• > The difficulty in dating good men

    > Aella is (...) blogger, sex worker, and camgirl

    I don't think many good men want sex workers and orgy organizers as their SO.

    • Sounds like some easy rejects then. Moving forwards, if you know any possibles:

        I have a $100,000 bounty on my marriage. If you introduce me to someone who I end up marrying, I’ll pay you $100k upon marriage*.
      
        There’s some details here:
      • I think that this, at the very least, indicates that she means things seriously. Anyone can write an article complaining about the other sex, few will pony up a major sum in cash.
    • True, but she lives in SF, and if someone goes on an actual date with her, they probably already know who she is.

      The complaints in the article are mostly concentrated around the actual dates, not around rejections in the pre-date phase.

    • Her internal life sounds exhausting and her external one sounds insufferable.
  • IDK if it belongs here, but Aella is well-known in rationalist circles, and in this article, she is trying to "hack" dating for herself - not very successfully, though. I can almost see my former colleagues from the Mathematics and Physics Faculty in throes of similar desperation.

    One of the guys in the comments estimates her requirements down to 5.7 acceptable men in a million people, which aren't great odds.

    If you are interested, I would love for this discussion to develop in the "dating online" direction as well. I am almost 47 and most of my dating life happened before smartphones. It is my impression that in the smartphone era, everything became quite a bit more frustrating, not less.
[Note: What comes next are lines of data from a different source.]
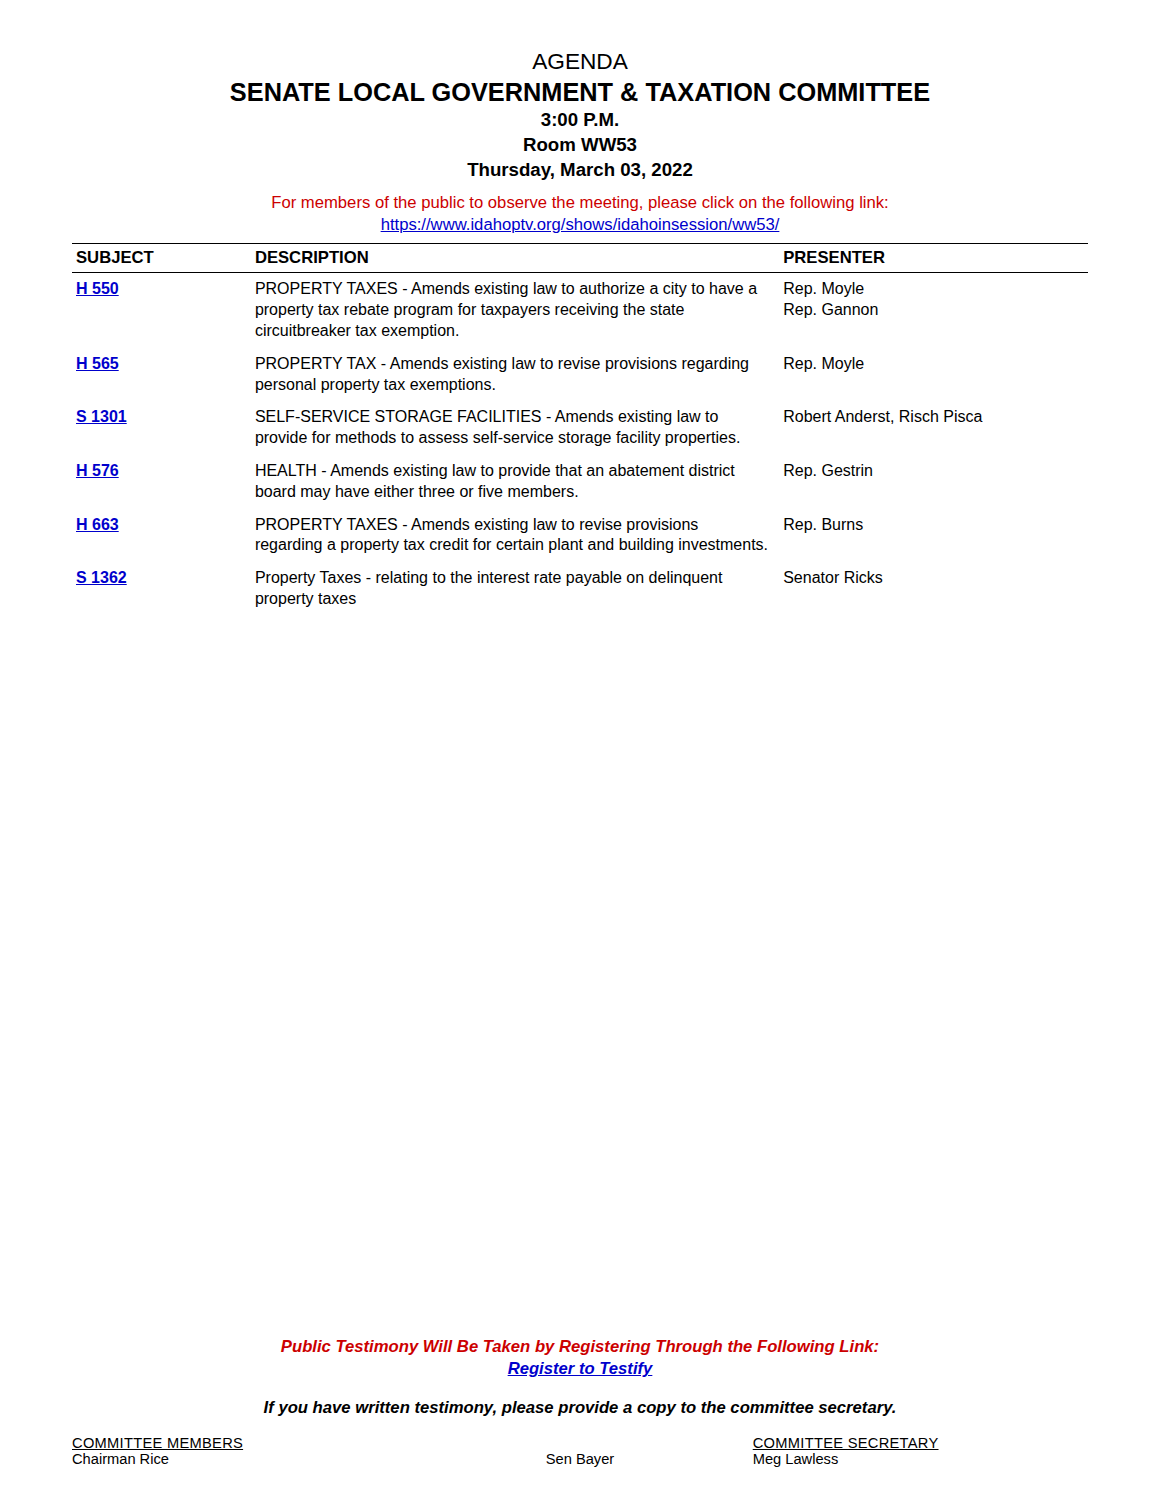AGENDA
SENATE LOCAL GOVERNMENT & TAXATION COMMITTEE
3:00 P.M.
Room WW53
Thursday, March 03, 2022
For members of the public to observe the meeting, please click on the following link:
https://www.idahoptv.org/shows/idahoinsession/ww53/
| SUBJECT | DESCRIPTION | PRESENTER |
| --- | --- | --- |
| H 550 | PROPERTY TAXES - Amends existing law to authorize a city to have a property tax rebate program for taxpayers receiving the state circuitbreaker tax exemption. | Rep. Moyle Rep. Gannon |
| H 565 | PROPERTY TAX - Amends existing law to revise provisions regarding personal property tax exemptions. | Rep. Moyle |
| S 1301 | SELF-SERVICE STORAGE FACILITIES - Amends existing law to provide for methods to assess self-service storage facility properties. | Robert Anderst, Risch Pisca |
| H 576 | HEALTH - Amends existing law to provide that an abatement district board may have either three or five members. | Rep. Gestrin |
| H 663 | PROPERTY TAXES - Amends existing law to revise provisions regarding a property tax credit for certain plant and building investments. | Rep. Burns |
| S 1362 | Property Taxes - relating to the interest rate payable on delinquent property taxes | Senator Ricks |
Public Testimony Will Be Taken by Registering Through the Following Link:
Register to Testify
If you have written testimony, please provide a copy to the committee secretary.
| COMMITTEE MEMBERS | | COMMITTEE SECRETARY |
| Chairman Rice | Sen Bayer | Meg Lawless |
  • This thing about the questions. She's probably hot and they probably don't get much female interest, so she's already won them over and they aren't evaluating her further. Having standards as a man who is already in very low demand feels like a good way to shoot yourself in the foot with statistics (yet ironically it works in your favor as you can see in this example). Most people in general though don't actually know what they're looking for. They haven't thought about it, read about it and probably aren't exerienced enough to even figure it out, so there's nothing really for these men to investigate about her even if she hadn't already won them over by her looks and their desperation.

    Then there's also the fact that men just don't need to be that picky. Pregancy is expensive and dangerous for women. It costs nothing for a man to walk away from a shitty woman at any point (unless they get married without a prenup I guess).

    She talks about running empathy models (jeez cringe, typical rationalist BS) but seems to have no insight into men and what their situation and concerns are. Not that I'm condoning these guys' stupidity. Clearly they need to figure this shit out and get some game, but it shouldn't be surprising that they haven't yet.

    For her though, I think things would go better with some of them if she spent more time with them. They need to warm up and realize the situation is safe. Some are literally scared of her and don't know what they're doing. She doesn't seem to understand why or what to do about it.

    But yeah for them, the main problem is they're just trying to impress her, which is boring. Flip the script, see if she will impress you. To do that though, you'll have to know what you want.

    Tip though: women want to feel safe around you. Trying to impress them (i.e. trick them into liking you by selectively only showing your good side (i.e. deception)), not caring about who and how they are, etc. does not engender those feelings. Take her word for it.

    • I think that with the general movement of communication into online spaces, our ability to actually understand other people went down, sometimes catastrophically so.

      We don't only communicate with words. We also communicate with gestures, voice tones, dynamism of our voices, facial expressions etc. Once this all goes out of the window, it becomes much harder to actually understand other people.

      I wonder if the Internet just gave our civilization a massive emotional tinnitus.